• What is being asked
Return the forum thread below about a skinny cockatiel in full, word for word.
*** Exercise passage ***
# Why is my Cockatiel so skinny?



## Fairydust125 (Sep 9, 2009)

There is always food in his dish I make sure of that..and I always see him eating yet he does not seem to be gaining weight. I even add fruits and veggies sometimes. I don't know if it's that he cannot eat all the seeds..maybe some are too big for him? I also feed him pellets but he ignores them. He just feels too bony..like I remember my other Cockatiel that was his age was getting real big and sturdy but not him 
BTW he is going on 6 months old. Any suggestions?


----------



## xxxSpikexxx (Jul 30, 2007)

Some tiels are smaller than others, is his kneel bone sticking out? His kneel bone is on his chest and will look the a sharp protrusion if he is too skinny. I weigh Spike in the morning before he eats, the scale is set to grams. I recommend weighing birds to keep an eye on their health, if they lose more than 10% of their normal body weight than a vet visit is a good idea. 78-125 grams is what a healthy adult cockatiel should weigh


----------



## tielfan (Aug 31, 2008)

Some birds are genetically programmed to be bigger or smaller than others, and birth order can make a difference too. It's not unusual for the youngest chick in the clutch to be a bit of a runt. The food that the parents provide is skewed toward the needs of the oldest chicks, and can be harder for the youngest to digest so they end up not growing as big.
*** End of Exercise passage ***
*** Study material ***
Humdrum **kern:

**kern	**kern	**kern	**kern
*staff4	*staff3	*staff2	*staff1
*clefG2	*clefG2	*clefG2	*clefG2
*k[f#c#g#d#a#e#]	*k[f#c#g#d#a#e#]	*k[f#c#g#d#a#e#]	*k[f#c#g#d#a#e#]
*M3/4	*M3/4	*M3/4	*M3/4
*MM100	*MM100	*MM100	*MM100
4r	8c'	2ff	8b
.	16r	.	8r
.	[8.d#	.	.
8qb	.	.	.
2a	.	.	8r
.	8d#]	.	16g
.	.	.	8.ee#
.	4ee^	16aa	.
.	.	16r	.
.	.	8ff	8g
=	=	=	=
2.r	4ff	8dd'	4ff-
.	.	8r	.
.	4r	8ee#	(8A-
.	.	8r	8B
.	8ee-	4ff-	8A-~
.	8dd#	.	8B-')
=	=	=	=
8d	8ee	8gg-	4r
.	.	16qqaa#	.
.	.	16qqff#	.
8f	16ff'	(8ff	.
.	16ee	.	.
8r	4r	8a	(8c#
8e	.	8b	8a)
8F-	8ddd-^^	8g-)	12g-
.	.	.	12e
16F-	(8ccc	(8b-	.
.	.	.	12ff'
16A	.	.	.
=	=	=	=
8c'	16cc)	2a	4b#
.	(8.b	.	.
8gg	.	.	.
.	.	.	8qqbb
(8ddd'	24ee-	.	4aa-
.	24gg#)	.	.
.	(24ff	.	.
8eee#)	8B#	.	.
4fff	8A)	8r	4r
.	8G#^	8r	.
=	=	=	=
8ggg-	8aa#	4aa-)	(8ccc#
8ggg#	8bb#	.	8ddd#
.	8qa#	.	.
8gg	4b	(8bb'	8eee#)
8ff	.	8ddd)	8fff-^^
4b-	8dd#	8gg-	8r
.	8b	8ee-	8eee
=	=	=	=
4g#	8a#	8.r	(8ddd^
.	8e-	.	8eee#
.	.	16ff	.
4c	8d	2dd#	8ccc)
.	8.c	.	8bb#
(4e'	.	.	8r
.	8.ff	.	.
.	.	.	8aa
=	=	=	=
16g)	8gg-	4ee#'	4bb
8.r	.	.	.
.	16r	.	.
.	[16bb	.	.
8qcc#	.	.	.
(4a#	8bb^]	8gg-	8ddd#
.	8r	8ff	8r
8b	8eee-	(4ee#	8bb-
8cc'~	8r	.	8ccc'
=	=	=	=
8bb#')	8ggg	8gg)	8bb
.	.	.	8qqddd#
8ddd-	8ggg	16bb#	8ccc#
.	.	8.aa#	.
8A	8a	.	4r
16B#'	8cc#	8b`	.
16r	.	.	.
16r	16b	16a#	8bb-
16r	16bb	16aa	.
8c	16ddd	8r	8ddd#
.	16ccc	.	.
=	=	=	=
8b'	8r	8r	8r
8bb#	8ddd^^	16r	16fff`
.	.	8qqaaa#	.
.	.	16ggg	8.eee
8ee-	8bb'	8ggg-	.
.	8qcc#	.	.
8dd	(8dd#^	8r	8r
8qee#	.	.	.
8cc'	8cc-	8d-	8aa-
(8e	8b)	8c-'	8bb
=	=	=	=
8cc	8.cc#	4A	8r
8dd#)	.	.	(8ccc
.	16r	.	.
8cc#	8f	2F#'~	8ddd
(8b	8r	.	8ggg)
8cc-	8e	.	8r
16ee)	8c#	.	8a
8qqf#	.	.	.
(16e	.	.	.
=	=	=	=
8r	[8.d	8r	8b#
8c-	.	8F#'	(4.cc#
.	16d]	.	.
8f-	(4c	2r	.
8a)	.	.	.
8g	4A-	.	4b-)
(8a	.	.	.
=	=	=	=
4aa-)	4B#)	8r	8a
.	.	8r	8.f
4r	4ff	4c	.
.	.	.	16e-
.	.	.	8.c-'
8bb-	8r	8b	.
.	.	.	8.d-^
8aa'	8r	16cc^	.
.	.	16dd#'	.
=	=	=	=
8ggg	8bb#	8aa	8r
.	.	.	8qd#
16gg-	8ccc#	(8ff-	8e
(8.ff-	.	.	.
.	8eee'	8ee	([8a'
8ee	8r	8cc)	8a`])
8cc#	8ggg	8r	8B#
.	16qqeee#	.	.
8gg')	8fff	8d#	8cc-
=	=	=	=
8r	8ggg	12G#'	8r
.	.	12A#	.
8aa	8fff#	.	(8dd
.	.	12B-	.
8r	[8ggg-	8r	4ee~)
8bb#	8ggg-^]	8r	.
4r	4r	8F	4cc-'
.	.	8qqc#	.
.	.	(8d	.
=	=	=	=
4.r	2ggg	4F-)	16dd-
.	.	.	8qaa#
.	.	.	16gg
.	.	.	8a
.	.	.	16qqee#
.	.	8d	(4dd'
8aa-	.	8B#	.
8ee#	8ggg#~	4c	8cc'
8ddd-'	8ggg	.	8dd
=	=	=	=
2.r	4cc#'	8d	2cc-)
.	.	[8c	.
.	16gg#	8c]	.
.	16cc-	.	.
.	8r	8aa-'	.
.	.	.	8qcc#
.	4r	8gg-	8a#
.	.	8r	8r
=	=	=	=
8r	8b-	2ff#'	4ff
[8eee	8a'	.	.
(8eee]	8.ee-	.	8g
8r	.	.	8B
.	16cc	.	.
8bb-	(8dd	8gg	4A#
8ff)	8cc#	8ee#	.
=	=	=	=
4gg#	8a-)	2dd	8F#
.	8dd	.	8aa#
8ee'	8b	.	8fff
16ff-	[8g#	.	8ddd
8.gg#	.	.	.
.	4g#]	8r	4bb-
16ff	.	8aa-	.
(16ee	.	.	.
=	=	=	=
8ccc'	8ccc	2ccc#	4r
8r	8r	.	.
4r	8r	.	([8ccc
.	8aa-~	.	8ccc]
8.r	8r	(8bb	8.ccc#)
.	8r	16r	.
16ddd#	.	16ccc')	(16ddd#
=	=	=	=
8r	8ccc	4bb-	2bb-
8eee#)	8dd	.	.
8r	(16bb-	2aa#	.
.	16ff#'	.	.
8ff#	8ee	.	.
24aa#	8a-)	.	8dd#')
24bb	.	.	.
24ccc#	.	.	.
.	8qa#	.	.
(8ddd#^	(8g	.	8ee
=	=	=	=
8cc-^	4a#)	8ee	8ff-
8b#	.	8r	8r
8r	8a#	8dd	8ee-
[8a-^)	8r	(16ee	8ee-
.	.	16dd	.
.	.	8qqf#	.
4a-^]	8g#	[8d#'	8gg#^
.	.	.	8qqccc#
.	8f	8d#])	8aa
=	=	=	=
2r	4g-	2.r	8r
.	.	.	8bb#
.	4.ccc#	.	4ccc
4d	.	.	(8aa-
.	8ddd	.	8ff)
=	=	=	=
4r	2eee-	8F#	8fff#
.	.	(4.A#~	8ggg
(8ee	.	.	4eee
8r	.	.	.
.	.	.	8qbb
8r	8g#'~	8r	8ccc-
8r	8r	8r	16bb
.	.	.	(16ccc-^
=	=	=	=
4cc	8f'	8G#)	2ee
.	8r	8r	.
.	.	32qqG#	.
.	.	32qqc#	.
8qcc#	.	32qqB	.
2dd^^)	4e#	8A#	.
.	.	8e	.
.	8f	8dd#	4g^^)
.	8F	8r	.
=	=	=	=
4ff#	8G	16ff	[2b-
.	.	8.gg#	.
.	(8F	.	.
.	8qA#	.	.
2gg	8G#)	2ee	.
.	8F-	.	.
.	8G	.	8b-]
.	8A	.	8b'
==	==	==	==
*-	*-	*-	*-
*** End of Study material ***
• Answer below
# Why is my Cockatiel so skinny?



## Fairydust125 (Sep 9, 2009)

There is always food in his dish I make sure of that..and I always see him eating yet he does not seem to be gaining weight. I even add fruits and veggies sometimes. I don't know if it's that he cannot eat all the seeds..maybe some are too big for him? I also feed him pellets but he ignores them. He just feels too bony..like I remember my other Cockatiel that was his age was getting real big and sturdy but not him 
BTW he is going on 6 months old. Any suggestions?


----------



## xxxSpikexxx (Jul 30, 2007)

Some tiels are smaller than others, is his kneel bone sticking out? His kneel bone is on his chest and will look the a sharp protrusion if he is too skinny. I weigh Spike in the morning before he eats, the scale is set to grams. I recommend weighing birds to keep an eye on their health, if they lose more than 10% of their normal body weight than a vet visit is a good idea. 78-125 grams is what a healthy adult cockatiel should weigh


----------



## tielfan (Aug 31, 2008)

Some birds are genetically programmed to be bigger or smaller than others, and birth order can make a difference too. It's not unusual for the youngest chick in the clutch to be a bit of a runt. The food that the parents provide is skewed toward the needs of the oldest chicks, and can be harder for the youngest to digest so they end up not growing as big.